ANELA CHOY: It's filled with animals, and they're not only moving up and down in the water column every day, forming the biggest migration on the planet, but they're also feasting upon one another.
JOYCE: For example, sea creatures that filter food out of the water, like larvaceans. They're the size of tadpoles, but they're called giant larvaceans because they build a yard-wide bubble of mucus around themselves. Scientists call them snot houses. The mucus captures floating plankton. That's the animal's food. And...
CHOY: We found small plastic pieces in every single larvacean that we examined from different depths across the water column.
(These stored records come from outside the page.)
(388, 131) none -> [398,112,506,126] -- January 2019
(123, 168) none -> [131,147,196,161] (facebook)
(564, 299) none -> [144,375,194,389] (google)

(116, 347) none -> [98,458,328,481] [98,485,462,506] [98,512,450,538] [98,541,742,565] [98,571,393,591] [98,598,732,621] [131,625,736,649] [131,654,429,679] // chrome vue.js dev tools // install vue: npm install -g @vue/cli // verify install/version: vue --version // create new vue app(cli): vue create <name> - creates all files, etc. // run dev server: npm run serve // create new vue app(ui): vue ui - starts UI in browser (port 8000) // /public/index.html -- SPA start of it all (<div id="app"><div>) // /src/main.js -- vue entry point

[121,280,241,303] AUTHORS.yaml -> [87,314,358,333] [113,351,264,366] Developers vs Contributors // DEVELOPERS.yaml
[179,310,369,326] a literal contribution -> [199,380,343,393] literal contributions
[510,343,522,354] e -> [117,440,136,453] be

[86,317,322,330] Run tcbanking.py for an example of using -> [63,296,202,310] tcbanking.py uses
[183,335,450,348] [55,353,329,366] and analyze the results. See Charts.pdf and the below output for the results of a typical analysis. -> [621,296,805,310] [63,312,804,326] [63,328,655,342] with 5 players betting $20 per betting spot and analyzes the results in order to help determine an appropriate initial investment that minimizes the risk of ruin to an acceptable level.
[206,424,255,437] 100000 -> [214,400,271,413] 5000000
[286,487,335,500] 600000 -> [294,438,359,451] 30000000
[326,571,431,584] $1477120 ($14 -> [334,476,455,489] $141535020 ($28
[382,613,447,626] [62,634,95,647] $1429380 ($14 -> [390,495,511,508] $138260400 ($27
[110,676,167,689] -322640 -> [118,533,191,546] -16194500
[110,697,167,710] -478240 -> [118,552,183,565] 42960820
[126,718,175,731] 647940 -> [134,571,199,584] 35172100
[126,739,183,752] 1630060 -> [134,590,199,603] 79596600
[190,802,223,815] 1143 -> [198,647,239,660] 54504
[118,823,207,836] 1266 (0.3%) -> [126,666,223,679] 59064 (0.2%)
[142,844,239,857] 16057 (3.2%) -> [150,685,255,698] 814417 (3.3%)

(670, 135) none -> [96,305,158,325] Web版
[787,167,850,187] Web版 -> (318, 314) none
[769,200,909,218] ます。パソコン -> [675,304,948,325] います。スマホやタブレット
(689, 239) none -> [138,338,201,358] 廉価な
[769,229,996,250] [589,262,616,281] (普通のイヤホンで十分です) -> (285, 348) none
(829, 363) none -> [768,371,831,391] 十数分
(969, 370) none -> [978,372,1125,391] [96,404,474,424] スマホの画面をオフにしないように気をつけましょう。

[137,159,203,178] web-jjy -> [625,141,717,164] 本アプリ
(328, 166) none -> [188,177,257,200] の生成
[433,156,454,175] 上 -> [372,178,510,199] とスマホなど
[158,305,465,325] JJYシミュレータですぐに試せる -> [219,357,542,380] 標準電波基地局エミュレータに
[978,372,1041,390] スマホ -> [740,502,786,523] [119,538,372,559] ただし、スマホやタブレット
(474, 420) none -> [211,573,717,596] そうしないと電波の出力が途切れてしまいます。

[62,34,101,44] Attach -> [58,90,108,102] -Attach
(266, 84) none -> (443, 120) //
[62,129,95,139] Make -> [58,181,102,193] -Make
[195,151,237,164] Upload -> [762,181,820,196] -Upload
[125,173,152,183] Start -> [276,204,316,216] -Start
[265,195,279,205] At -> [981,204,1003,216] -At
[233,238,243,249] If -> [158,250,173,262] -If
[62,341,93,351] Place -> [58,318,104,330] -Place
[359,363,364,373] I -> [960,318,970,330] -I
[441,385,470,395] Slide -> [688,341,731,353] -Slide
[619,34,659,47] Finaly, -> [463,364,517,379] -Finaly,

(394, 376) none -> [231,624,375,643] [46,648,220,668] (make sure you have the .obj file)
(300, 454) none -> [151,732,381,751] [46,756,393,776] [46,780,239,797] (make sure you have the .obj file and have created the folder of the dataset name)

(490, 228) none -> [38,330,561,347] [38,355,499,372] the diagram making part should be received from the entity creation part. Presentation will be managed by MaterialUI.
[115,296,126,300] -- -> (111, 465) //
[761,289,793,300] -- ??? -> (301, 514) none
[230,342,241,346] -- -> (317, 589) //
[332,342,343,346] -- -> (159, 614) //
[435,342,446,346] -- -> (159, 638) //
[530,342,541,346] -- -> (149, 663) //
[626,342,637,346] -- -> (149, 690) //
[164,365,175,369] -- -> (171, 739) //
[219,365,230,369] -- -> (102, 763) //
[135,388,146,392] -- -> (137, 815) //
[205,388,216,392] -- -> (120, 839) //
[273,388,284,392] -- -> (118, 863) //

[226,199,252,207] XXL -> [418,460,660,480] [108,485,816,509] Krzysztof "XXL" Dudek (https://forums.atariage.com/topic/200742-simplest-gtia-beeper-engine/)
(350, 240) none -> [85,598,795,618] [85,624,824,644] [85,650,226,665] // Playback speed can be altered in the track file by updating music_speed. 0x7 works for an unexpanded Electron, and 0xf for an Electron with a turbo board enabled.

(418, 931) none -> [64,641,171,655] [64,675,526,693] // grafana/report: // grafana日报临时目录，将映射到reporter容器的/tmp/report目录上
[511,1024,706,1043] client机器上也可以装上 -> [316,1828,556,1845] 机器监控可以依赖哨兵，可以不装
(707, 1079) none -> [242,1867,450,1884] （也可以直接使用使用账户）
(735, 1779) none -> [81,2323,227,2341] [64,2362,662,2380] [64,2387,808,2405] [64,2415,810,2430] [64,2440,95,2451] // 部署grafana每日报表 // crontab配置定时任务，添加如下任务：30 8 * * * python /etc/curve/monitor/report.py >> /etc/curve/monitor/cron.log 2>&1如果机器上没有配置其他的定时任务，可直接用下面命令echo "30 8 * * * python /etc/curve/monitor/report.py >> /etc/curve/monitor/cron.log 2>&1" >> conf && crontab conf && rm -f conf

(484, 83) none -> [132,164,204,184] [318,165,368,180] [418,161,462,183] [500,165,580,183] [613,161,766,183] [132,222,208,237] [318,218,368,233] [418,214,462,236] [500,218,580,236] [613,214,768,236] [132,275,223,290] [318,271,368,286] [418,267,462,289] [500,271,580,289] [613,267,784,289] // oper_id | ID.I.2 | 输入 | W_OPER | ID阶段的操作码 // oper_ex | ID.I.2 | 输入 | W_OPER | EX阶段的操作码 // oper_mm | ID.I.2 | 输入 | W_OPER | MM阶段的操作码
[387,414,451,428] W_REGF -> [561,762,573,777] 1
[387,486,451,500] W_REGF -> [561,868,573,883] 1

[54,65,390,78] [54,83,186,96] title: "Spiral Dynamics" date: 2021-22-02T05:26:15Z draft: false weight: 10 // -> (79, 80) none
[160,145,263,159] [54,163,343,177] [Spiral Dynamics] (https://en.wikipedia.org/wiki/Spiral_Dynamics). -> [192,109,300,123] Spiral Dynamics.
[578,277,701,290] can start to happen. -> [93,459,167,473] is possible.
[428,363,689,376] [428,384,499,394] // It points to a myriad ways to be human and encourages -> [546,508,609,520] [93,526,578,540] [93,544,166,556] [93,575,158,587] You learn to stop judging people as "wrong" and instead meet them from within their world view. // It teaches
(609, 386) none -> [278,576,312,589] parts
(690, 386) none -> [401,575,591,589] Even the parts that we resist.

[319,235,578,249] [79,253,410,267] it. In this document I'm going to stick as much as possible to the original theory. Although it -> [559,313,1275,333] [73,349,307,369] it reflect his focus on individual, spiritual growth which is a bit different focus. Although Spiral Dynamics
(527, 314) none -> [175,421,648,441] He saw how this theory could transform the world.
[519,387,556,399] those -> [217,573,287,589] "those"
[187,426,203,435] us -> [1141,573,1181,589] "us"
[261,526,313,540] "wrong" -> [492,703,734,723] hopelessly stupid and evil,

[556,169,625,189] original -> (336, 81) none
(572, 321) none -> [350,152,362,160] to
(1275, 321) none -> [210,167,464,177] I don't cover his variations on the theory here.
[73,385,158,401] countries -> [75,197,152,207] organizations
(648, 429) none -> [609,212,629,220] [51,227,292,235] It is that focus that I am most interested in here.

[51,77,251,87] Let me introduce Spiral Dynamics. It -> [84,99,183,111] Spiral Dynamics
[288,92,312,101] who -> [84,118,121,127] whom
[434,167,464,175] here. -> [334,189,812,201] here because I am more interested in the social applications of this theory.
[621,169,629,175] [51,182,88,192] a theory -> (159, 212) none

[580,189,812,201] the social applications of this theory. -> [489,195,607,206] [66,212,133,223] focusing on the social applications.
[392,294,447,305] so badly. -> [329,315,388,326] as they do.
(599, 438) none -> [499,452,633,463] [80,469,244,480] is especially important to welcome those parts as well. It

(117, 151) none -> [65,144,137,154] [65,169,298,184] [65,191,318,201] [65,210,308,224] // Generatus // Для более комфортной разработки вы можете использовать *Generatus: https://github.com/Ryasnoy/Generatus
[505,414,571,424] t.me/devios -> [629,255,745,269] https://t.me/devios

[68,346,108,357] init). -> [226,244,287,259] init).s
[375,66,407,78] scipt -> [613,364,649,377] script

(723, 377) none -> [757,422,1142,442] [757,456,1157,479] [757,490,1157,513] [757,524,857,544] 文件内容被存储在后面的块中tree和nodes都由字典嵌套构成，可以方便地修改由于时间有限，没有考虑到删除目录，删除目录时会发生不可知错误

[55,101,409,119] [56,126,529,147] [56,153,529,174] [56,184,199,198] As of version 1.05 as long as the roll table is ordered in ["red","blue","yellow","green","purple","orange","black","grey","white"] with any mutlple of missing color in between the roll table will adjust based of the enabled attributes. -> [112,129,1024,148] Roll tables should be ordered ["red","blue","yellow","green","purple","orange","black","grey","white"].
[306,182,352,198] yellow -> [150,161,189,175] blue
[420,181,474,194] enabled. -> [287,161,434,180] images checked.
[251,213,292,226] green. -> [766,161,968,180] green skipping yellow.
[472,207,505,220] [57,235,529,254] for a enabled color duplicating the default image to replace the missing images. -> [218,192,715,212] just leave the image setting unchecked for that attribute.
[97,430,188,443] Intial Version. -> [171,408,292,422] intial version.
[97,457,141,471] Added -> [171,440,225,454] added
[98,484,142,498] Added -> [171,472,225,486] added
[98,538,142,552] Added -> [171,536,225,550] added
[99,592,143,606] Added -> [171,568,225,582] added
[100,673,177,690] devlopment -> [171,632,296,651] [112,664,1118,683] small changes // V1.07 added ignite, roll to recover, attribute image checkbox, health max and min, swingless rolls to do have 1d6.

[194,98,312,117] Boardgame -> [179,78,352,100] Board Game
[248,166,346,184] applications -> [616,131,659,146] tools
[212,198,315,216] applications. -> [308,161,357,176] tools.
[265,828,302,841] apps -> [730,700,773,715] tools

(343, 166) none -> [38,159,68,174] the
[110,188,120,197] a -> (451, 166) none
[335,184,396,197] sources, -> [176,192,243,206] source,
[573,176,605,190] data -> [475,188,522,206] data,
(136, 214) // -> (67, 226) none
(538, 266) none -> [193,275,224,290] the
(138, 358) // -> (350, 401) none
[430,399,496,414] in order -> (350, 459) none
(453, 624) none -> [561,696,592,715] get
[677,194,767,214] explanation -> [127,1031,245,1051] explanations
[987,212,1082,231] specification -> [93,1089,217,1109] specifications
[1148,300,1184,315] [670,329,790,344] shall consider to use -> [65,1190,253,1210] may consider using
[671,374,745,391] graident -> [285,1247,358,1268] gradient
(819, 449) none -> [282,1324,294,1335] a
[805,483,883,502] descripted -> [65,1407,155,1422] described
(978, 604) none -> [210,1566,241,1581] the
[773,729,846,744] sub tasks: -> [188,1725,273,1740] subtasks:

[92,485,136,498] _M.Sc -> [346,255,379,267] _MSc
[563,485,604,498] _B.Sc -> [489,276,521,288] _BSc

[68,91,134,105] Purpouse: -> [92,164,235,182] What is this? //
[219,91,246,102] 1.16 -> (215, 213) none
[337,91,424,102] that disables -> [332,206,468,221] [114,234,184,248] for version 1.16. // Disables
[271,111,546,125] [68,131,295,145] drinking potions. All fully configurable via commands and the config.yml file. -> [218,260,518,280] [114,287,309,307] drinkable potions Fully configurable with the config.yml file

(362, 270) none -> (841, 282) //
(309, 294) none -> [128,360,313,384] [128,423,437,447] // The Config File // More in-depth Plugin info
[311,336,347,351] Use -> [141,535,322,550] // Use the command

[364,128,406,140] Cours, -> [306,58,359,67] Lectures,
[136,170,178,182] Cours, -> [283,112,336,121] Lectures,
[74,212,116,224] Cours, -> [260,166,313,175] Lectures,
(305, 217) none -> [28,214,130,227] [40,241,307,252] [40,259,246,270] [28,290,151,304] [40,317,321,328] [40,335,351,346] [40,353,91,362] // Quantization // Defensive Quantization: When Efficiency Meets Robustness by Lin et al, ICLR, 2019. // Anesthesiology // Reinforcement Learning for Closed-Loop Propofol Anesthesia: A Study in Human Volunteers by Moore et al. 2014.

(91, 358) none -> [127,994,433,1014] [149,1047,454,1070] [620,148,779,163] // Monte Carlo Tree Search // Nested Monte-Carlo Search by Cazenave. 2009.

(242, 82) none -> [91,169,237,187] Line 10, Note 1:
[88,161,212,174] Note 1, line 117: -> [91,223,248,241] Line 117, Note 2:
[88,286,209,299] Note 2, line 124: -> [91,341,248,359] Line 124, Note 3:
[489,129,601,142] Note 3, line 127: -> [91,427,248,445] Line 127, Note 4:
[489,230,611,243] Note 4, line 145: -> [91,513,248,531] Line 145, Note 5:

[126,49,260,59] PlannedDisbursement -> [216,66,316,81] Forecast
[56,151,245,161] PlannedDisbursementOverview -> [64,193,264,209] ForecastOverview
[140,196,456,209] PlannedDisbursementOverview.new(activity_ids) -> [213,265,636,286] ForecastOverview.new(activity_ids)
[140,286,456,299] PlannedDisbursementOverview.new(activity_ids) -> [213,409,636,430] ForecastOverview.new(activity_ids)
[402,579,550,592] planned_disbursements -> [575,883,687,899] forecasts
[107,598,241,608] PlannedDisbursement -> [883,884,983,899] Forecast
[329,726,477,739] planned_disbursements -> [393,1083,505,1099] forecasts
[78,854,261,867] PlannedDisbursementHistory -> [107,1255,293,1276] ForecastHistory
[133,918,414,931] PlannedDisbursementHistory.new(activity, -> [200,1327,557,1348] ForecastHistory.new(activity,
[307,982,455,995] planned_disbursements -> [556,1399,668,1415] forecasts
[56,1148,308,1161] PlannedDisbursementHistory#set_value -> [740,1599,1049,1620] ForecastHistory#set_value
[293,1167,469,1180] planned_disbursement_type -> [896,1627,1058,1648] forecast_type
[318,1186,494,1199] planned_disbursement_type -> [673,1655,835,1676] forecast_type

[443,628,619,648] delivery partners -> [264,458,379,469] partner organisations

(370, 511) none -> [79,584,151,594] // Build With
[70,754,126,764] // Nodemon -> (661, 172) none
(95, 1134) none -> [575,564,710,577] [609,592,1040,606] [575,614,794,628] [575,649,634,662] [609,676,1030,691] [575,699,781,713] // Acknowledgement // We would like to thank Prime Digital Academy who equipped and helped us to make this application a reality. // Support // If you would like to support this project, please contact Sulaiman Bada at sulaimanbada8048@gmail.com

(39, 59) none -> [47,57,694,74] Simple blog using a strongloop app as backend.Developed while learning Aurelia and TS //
JOYCE: Another filter feeder, the red crab, also contained plastic pieces - every one they caught. Choy has also looked beyond Monterey Bay and higher up the food chain. In the Pacific, she collected creatures called lancetfish - several feet long, huge mouths and lots of saber-sharp teeth. They're called the dragons of the deep.
CHOY: We've looked now at over 2,000 lancetfish, and we found that about 1 in every 3 lancetfish has some kind of plastic in its stomach. It's really shocking because this fish actually doesn't come to the surface as far as we know.
JOYCE: Showing that plastic has spread through the water column. Bruce Robison is an aquarium Research Institute senior scientist.
BRUCE ROBISON: The fact that plastics are so pervasive, that they're so widespread is a staggering discovery, and we'd be foolish to ignore that. Anything that humans introduce to that habitat is passing through these animals and being incorporated into the food web.
JOYCE: The results appear in the journal Nature Scientific Reports. Robeson says they reflect what's going on in Monterey Bay. But he adds 70 years of manufacturing plastic may have created a global ocean problem. Christopher Joyce, NPR News.